今月は、現在準備している論文に必要な文献を入手するため、パドヴァの聖アントニオ図書館Biblioteca Sant’Antonio Dottoreやファエンツァ市立マンフレディアーナ図書館Biblioteca comunale Manfrediana、ボローニャ市立アルキジンナージオ図書館Biblioteca comunale dell’Archiginnasioなどで史料の閲覧、文献複写をおこなった。筆者のイタリア滞在は今月末で終了する。日本に帰国後、これらの中世説教に関する文献も参考にしながら論文の執筆に取り掛かりたい。

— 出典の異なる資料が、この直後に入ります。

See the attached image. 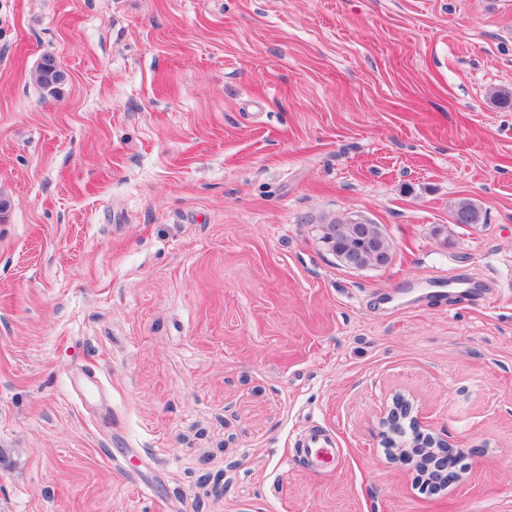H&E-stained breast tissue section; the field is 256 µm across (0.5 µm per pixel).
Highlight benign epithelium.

今月半ばには、ボローニャ近郊の町チェゼーナCesenaを訪問した。目的はイタリア最初の公立図書館であるマラテスティアーナ図書館Biblioteca Malatestianaの見学である(内部は撮影禁止のため、図書館HPを参照)。この図書館は、15世紀半ばに領主ノヴェッロ・マラテスタによってフランチェスコ会の修道院内に設立され、貴重な数多くの写本を所蔵、修道会と都市当局の両者で管理に当たった。現在ではユネスコ世界遺産に指定されている。幸運なことに見学者が私一人であったため、普段は立ち入り禁止のロープを越えて部屋の奥まで入ることを許可された。当日は雲一つない晴天で日の光がガラス窓からやさしく差し込み、マラテスタ家の紋章の入った書見台(写本は鎖で繋がれて参照された)、目に優しい色として採用された緑色の壁、15世紀の図書館訪問者が記念に残した落書きなど、特別な空間をゆっくりと楽しむことができた。
 
帰国前に、ボローニャ大学ムッザレッリ教授のもとにご挨拶に伺った。教授には今回のイタリア滞在における成果をご報告し、これまで頂いた助言に対して謝意をお伝えした。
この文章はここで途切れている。